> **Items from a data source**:
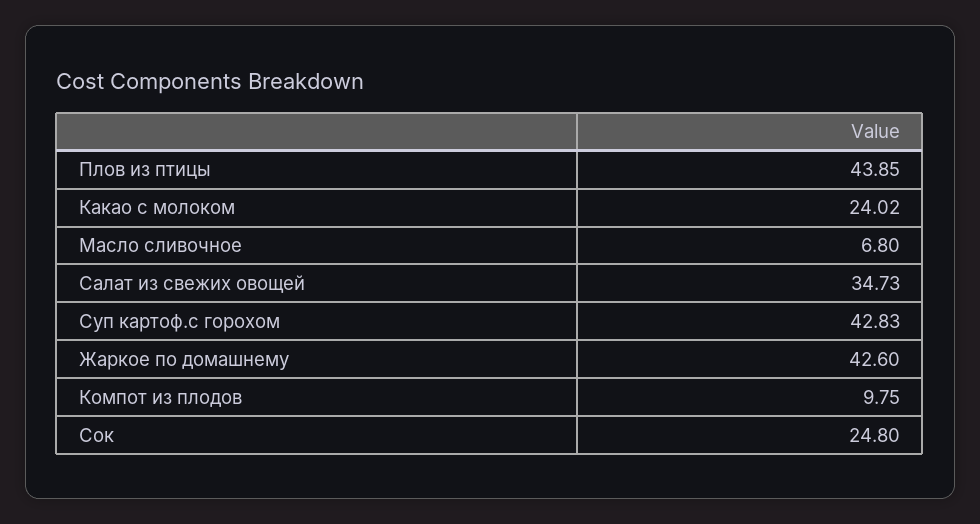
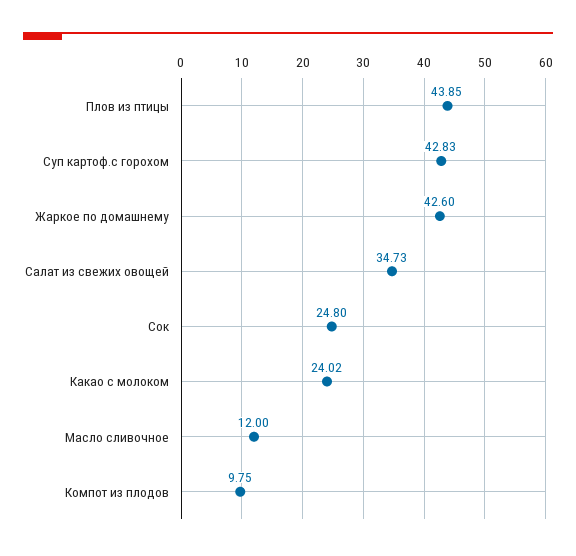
  {
    "Плов из птицы": 43.85,
    "Какао с молоком": 24.02,
-   "Масло сливочное": 6.8,
+   "Масло сливочное": 12,
    "Салат из свежих овощей": 34.73,
    "Суп картоф.с горохом": 42.83,
    "Жаркое по домашнему": 42.6,
    "Компот из плодов": 9.75,
    "Сок": 24.8
  }

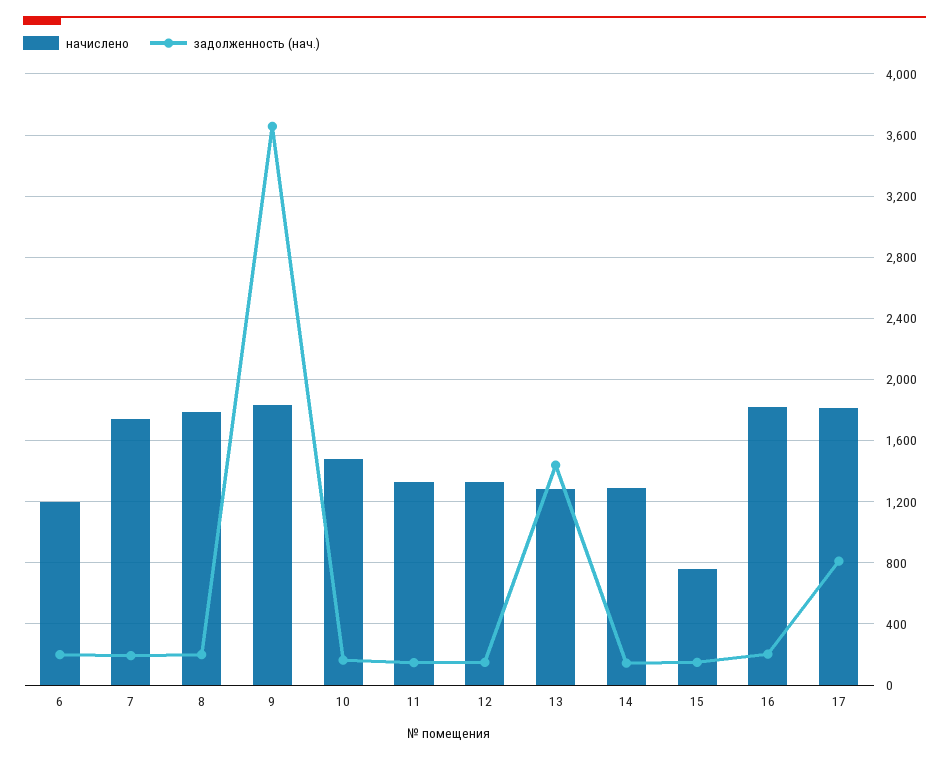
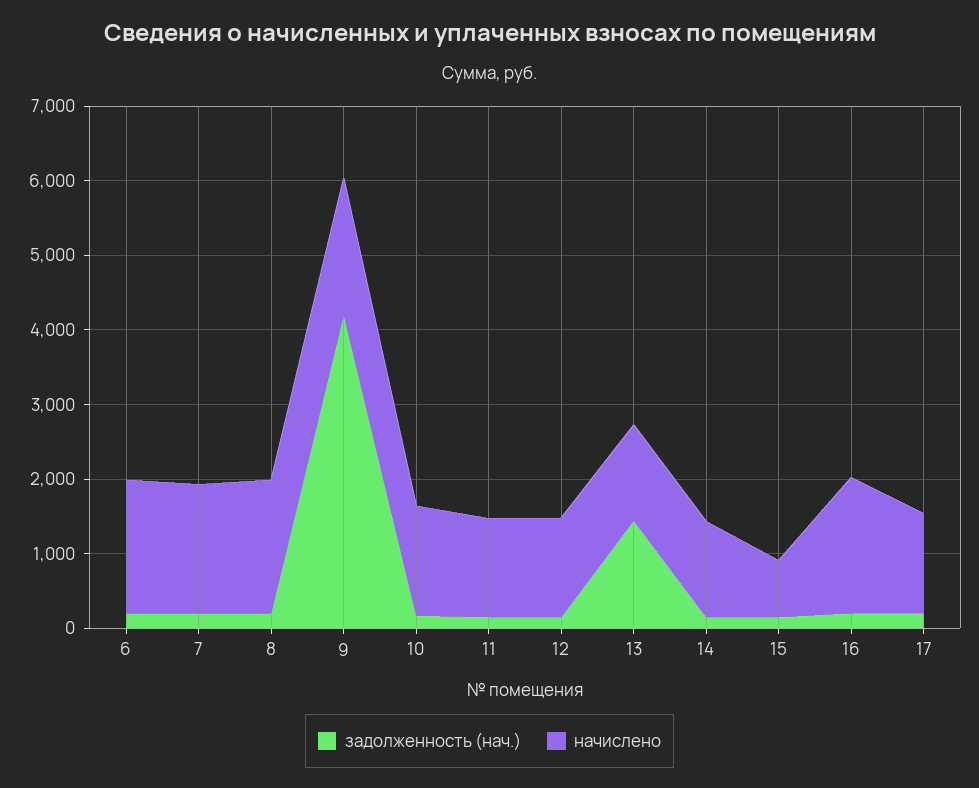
  {
    "начислено": {
-     "6": 1200,
+     "6": 1800,
      "7": 1750,
      "8": 1800,
      "9": 1850,
      "10": 1500,
      "11": 1350,
      "12": 1350,
      "13": 1300,
      "14": 1300,
      "15": 750,
      "16": 1800,
-     "17": 1800
+     "17": 1400
    },
    "задолженность (нач.)": {
      "6": 200,
      "7": 200,
      "8": 200,
-     "9": 3650,
+     "9": 4200,
      "10": 150,
      "11": 150,
      "12": 150,
      "13": 1450,
      "14": 150,
      "15": 150,
      "16": 200,
-     "17": 800
+     "17": 200
    }
  }

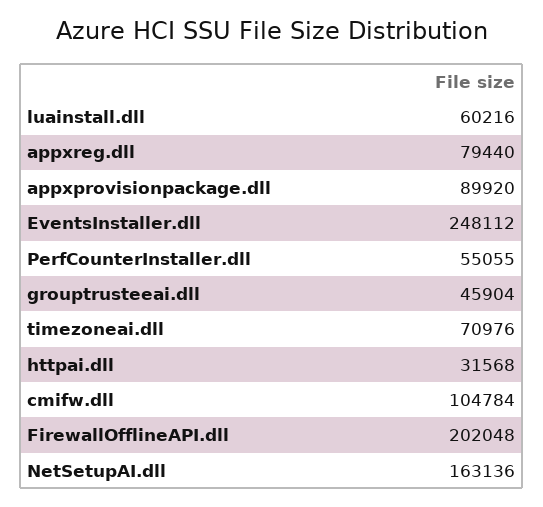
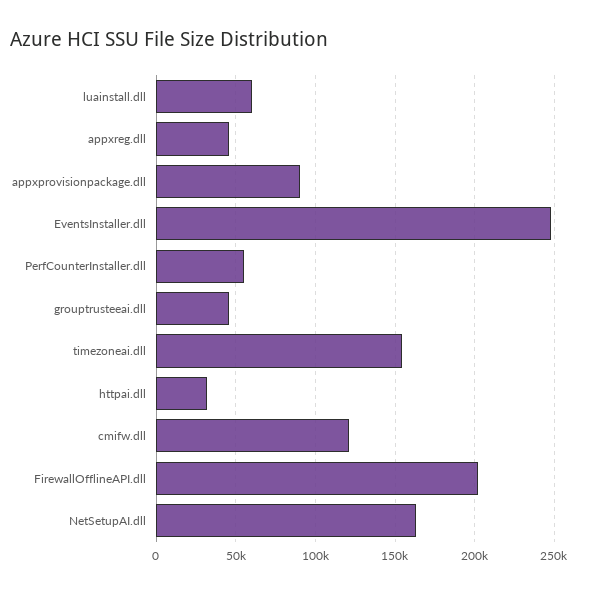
  {
    "luainstall.dll": 60216,
-   "appxreg.dll": 79440,
+   "appxreg.dll": 45000,
    "appxprovisionpackage.dll": 89920,
    "EventsInstaller.dll": 248112,
    "PerfCounterInstaller.dll": 55055,
    "grouptrusteeai.dll": 45904,
-   "timezoneai.dll": 70976,
+   "timezoneai.dll": 155000,
    "httpai.dll": 31568,
-   "cmifw.dll": 104784,
+   "cmifw.dll": 120000,
    "FirewallOfflineAPI.dll": 202048,
    "NetSetupAI.dll": 163136
  }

> **Task item**:
Which lines of the records above contain the word "appxreg"? Report each one.

> **Response**:
-   "appxreg.dll": 79440,
+   "appxreg.dll": 45000,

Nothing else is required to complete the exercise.